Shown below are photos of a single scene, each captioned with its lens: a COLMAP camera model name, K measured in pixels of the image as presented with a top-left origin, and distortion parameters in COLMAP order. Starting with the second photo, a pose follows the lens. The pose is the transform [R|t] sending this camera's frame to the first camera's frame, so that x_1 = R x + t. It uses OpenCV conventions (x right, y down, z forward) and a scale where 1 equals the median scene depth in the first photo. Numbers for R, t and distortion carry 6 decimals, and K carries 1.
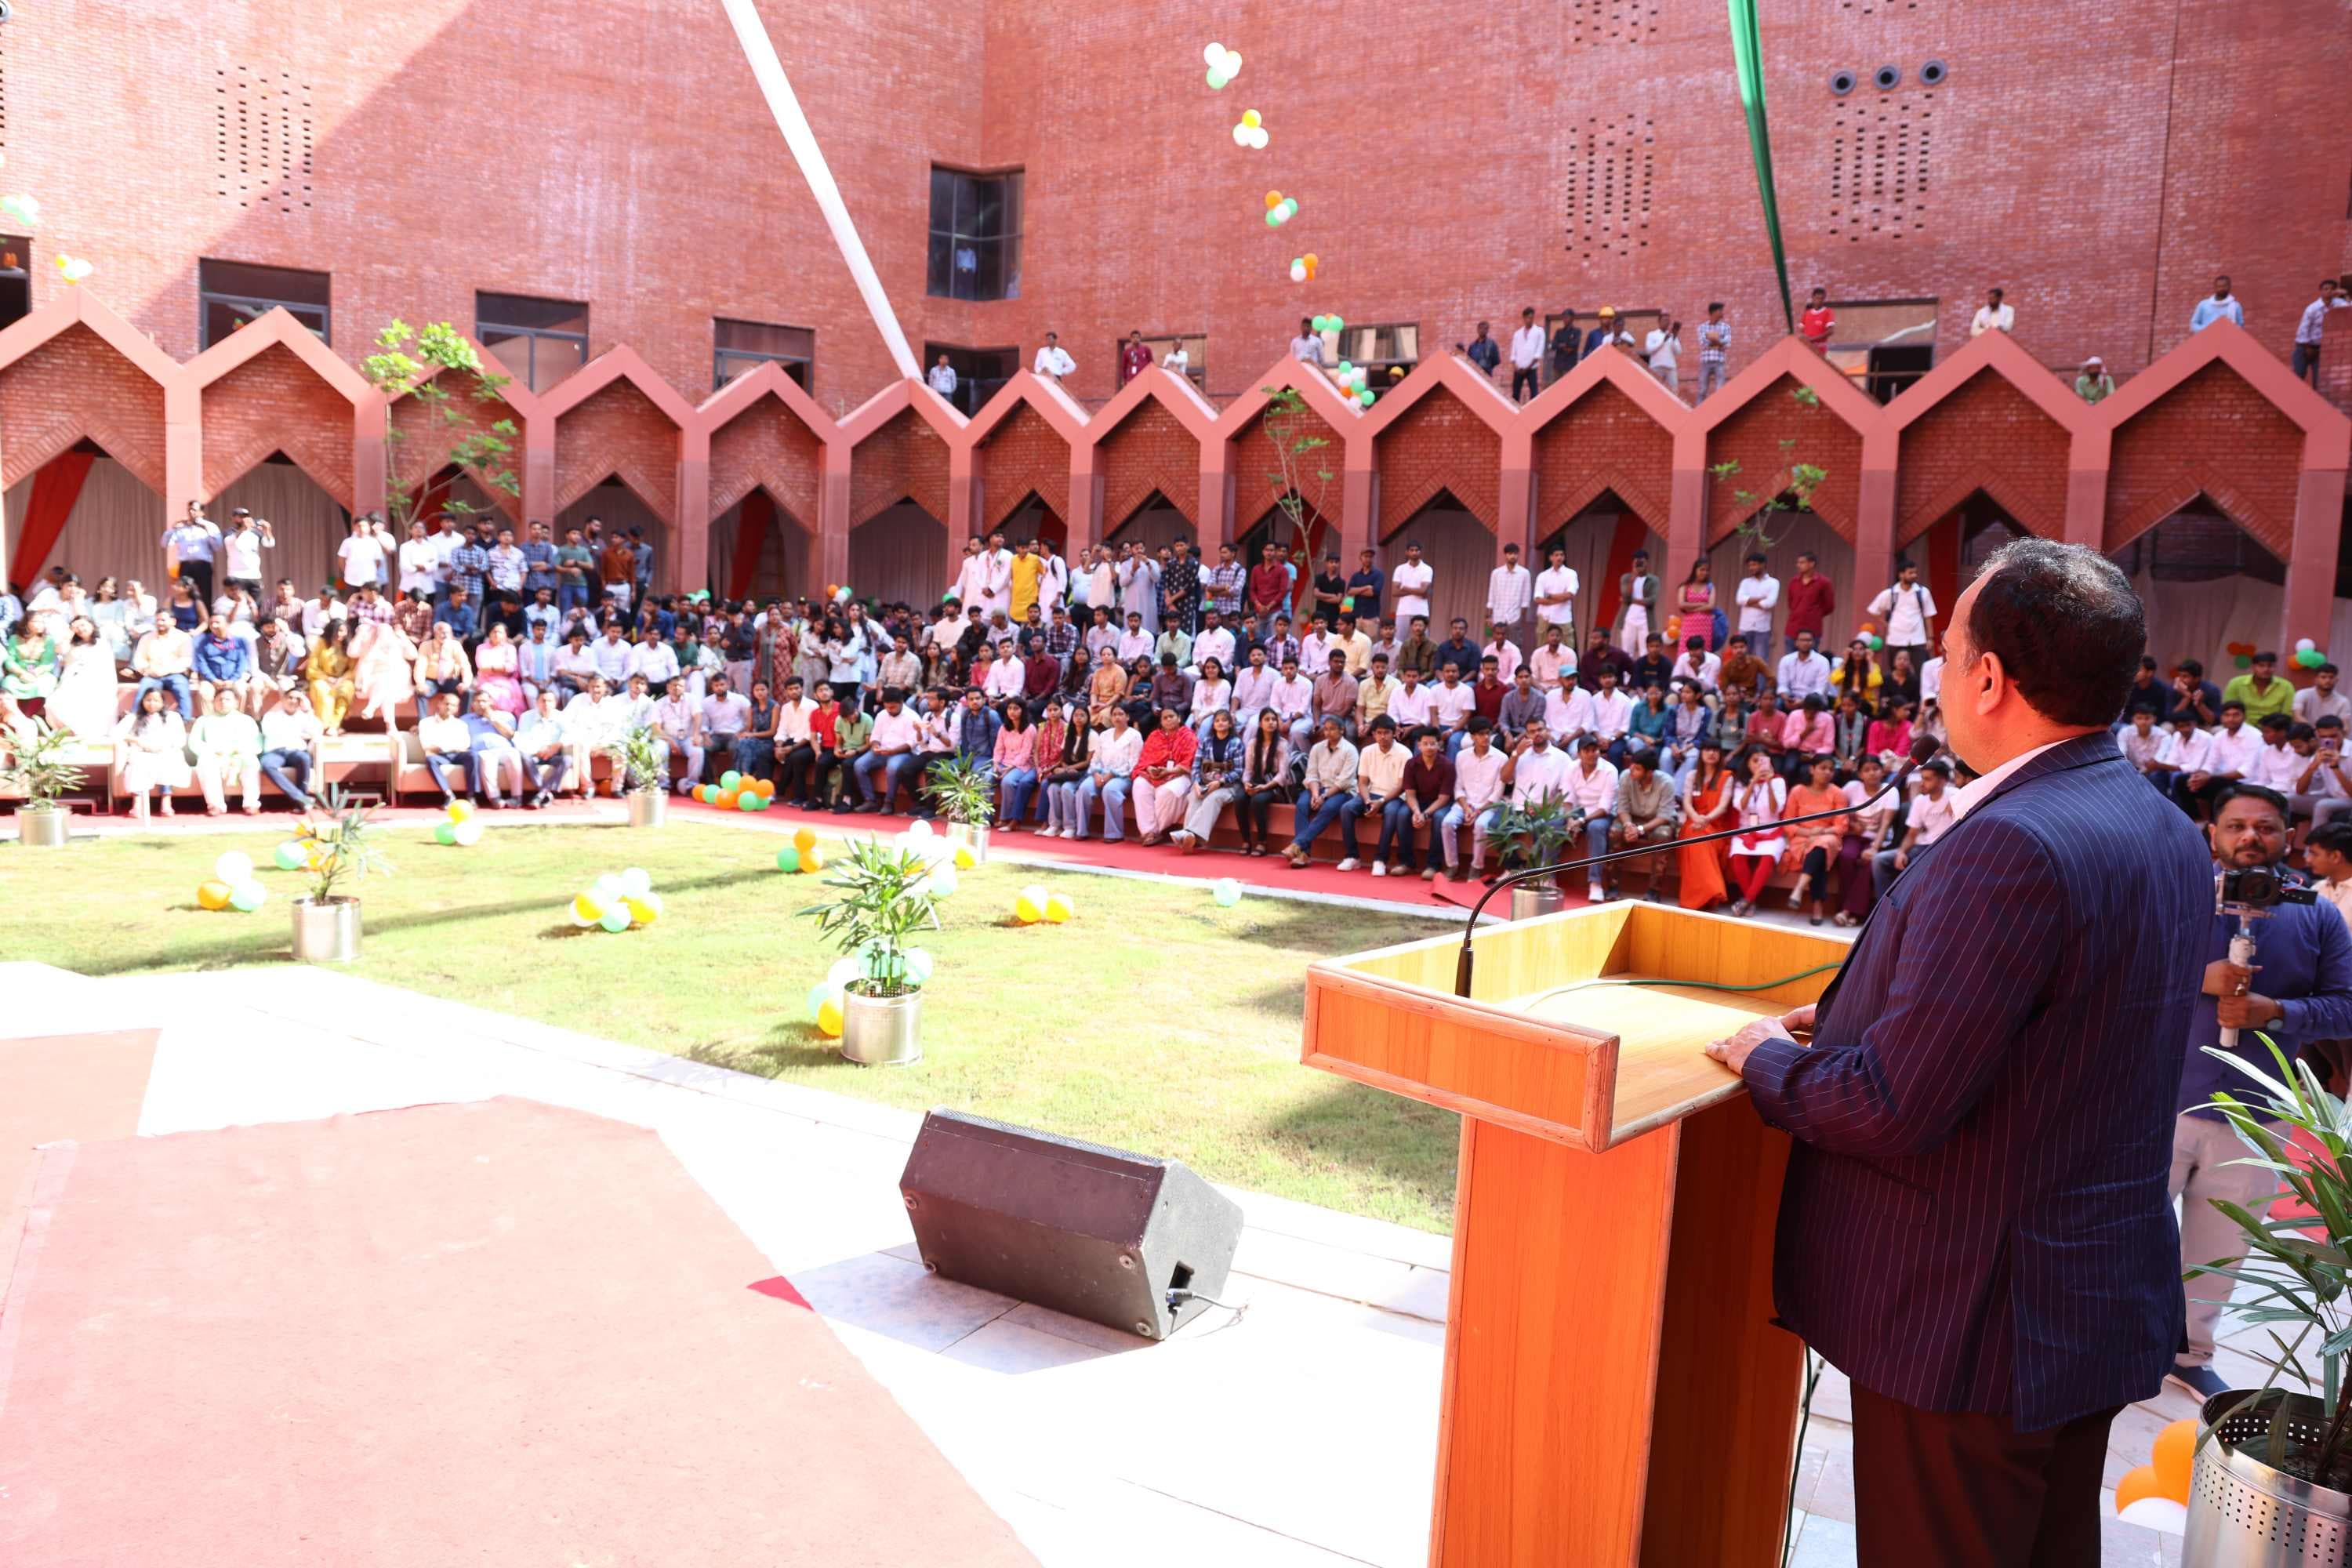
lens RADIAL K [[1695.0, 0, 1179.1], [0, 1695.0, 722.0], [0, 0, 1]] dist [-0.044876, 0.057721]
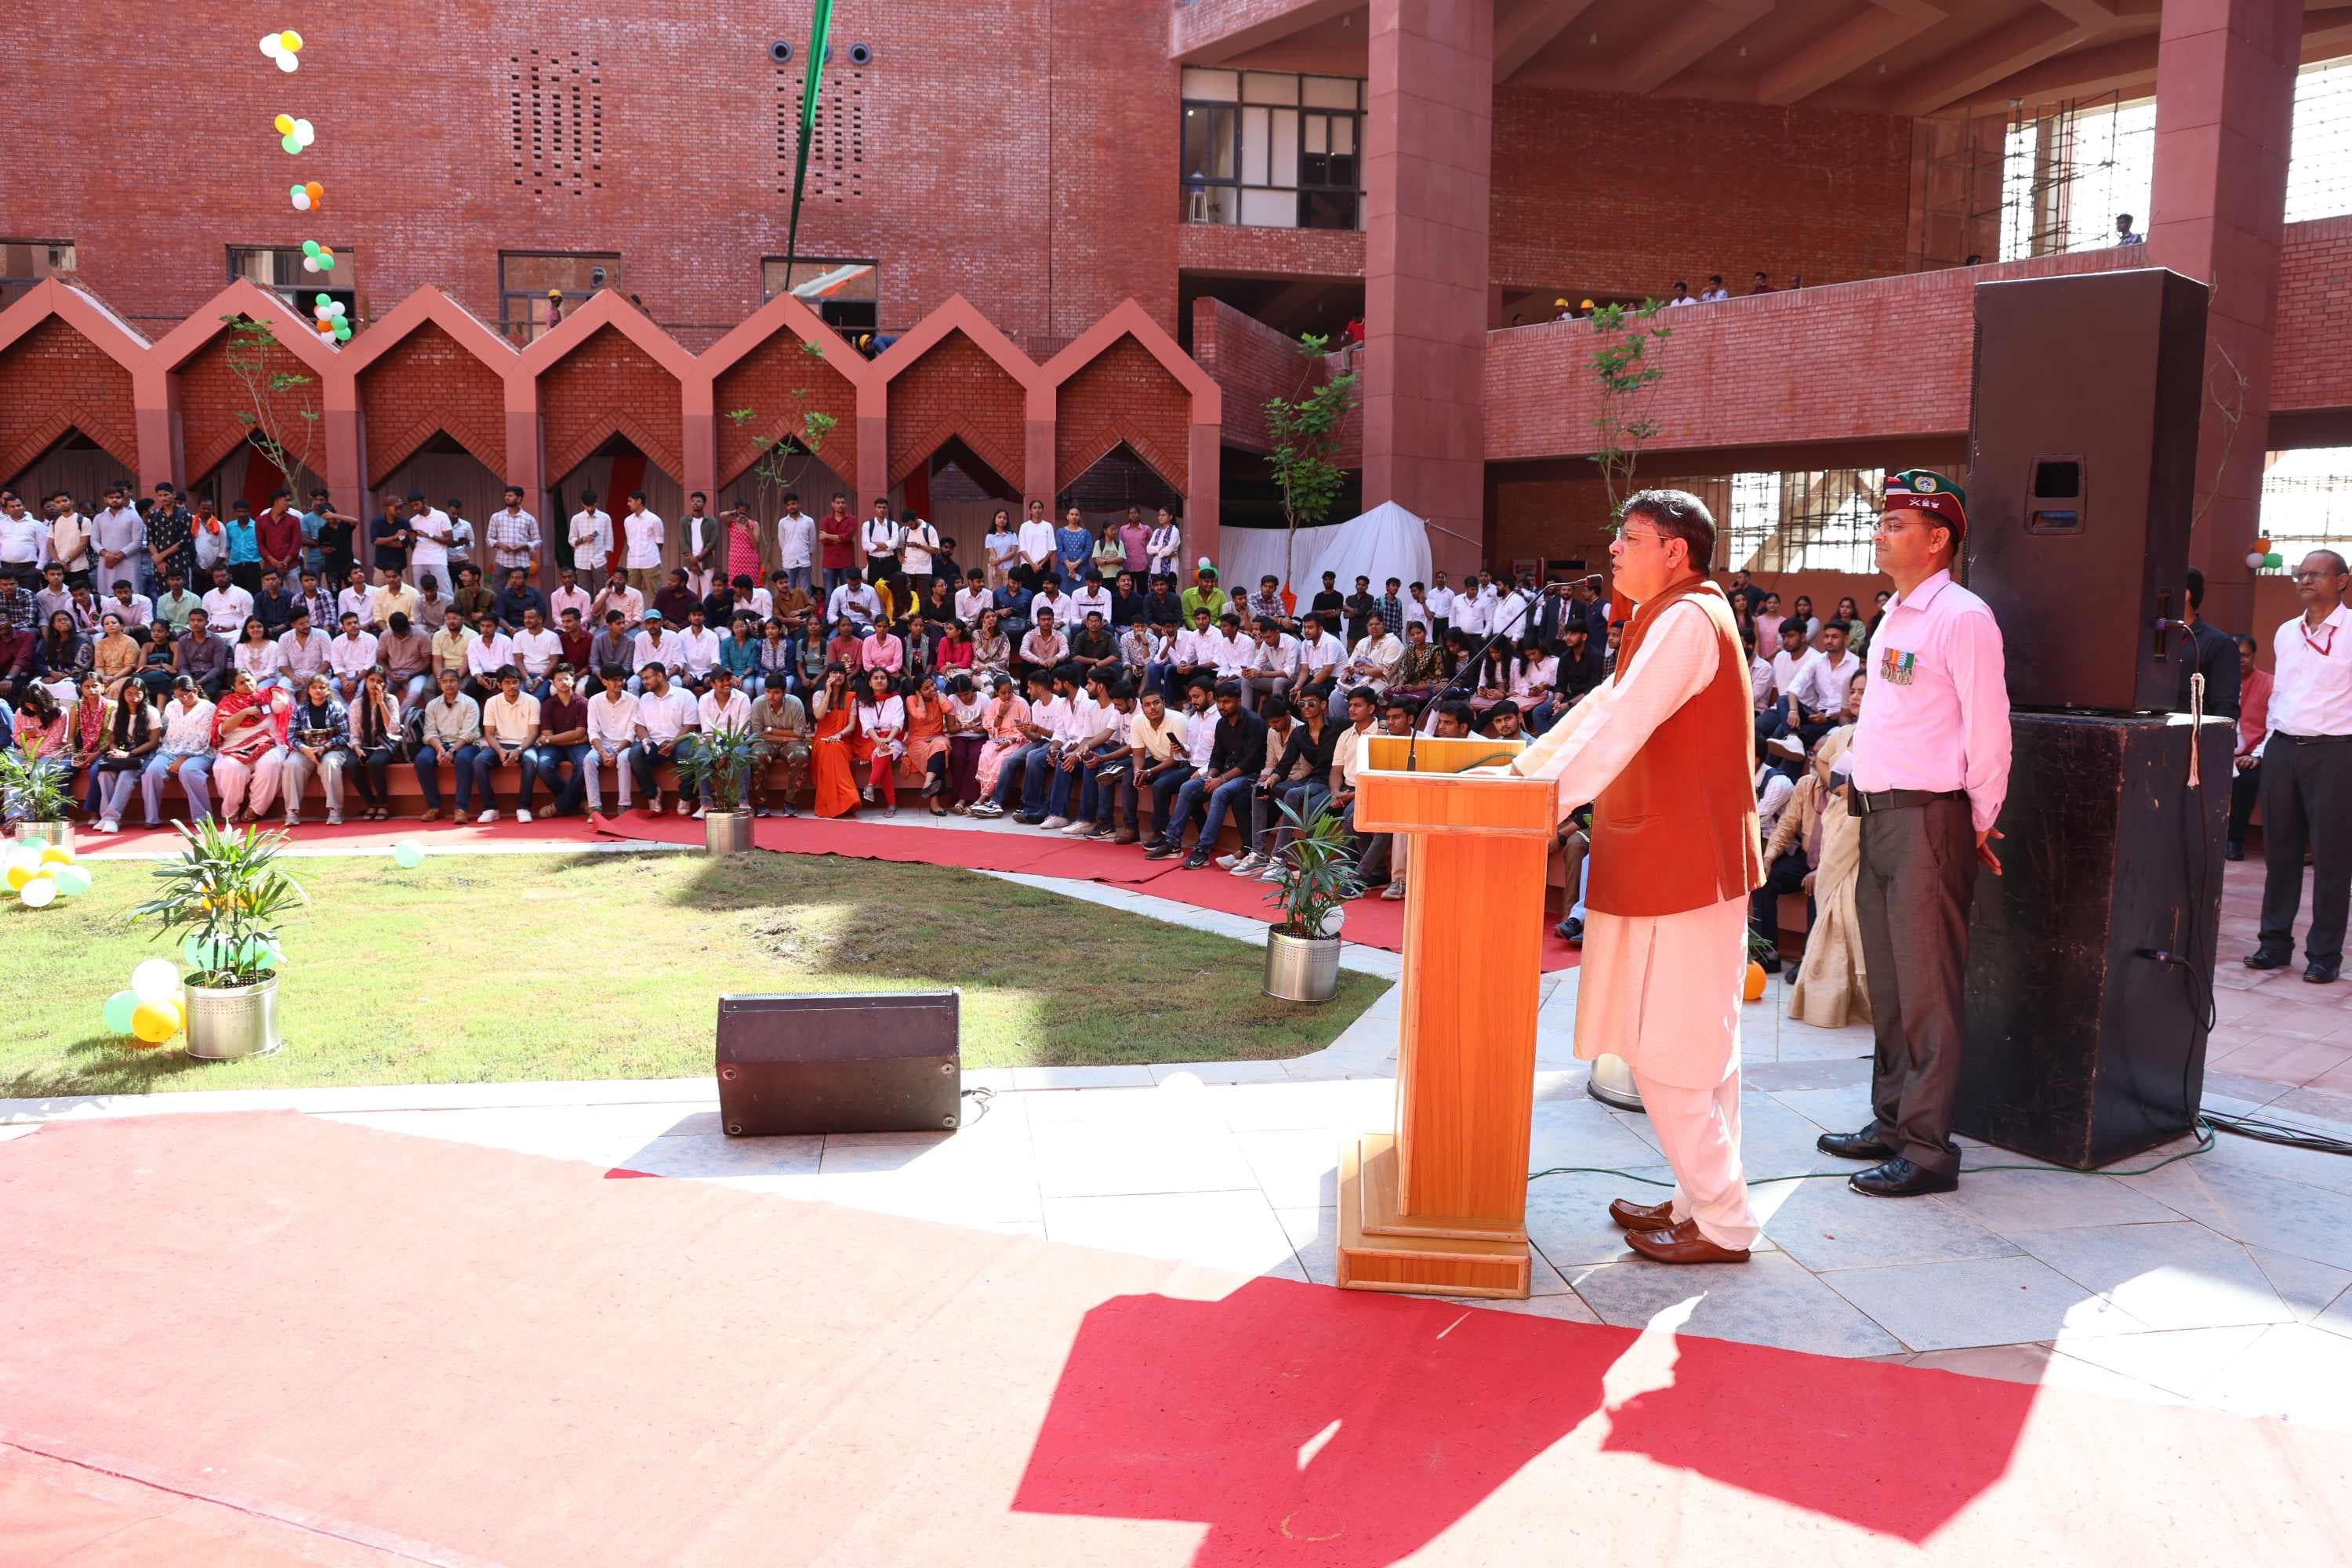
lens RADIAL K [[1744.0, 0, 1176.0], [0, 1744.0, 784.0], [0, 0, 1]] dist [-0.109181, 0.114398]
pose [[0.783059, -0.109917, 0.612158, -0.137993], [0.066885, 0.993434, 0.092820, -0.001251], [-0.618341, -0.031739, 0.785269, -0.027331]]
────
Give the listing above again in its entirety and exactly; do not include the pictures.

Solution for this problem:
Shown below are photos of a single scene, each captioned with its lens: a COLMAP camera model name, K measured in pixels of the image as presented with a top-left origin, and distortion parameters in COLMAP order. Starting with the second photo, a pose follows the lens. The pose is the transform [R|t] sending this camera's frame to the first camera's frame, so that x_1 = R x + t. It uses OpenCV conventions (x right, y down, z forward) and a scale where 1 equals the median scene depth in the first photo. Numbers for R, t and distortion carry 6 decimals, and K carries 1.
lens RADIAL K [[1695.0, 0, 1179.1], [0, 1695.0, 722.0], [0, 0, 1]] dist [-0.044876, 0.057721]
lens RADIAL K [[1744.0, 0, 1176.0], [0, 1744.0, 784.0], [0, 0, 1]] dist [-0.109181, 0.114398]
pose [[0.783059, -0.109917, 0.612158, -0.137993], [0.066885, 0.993434, 0.092820, -0.001251], [-0.618341, -0.031739, 0.785269, -0.027331]]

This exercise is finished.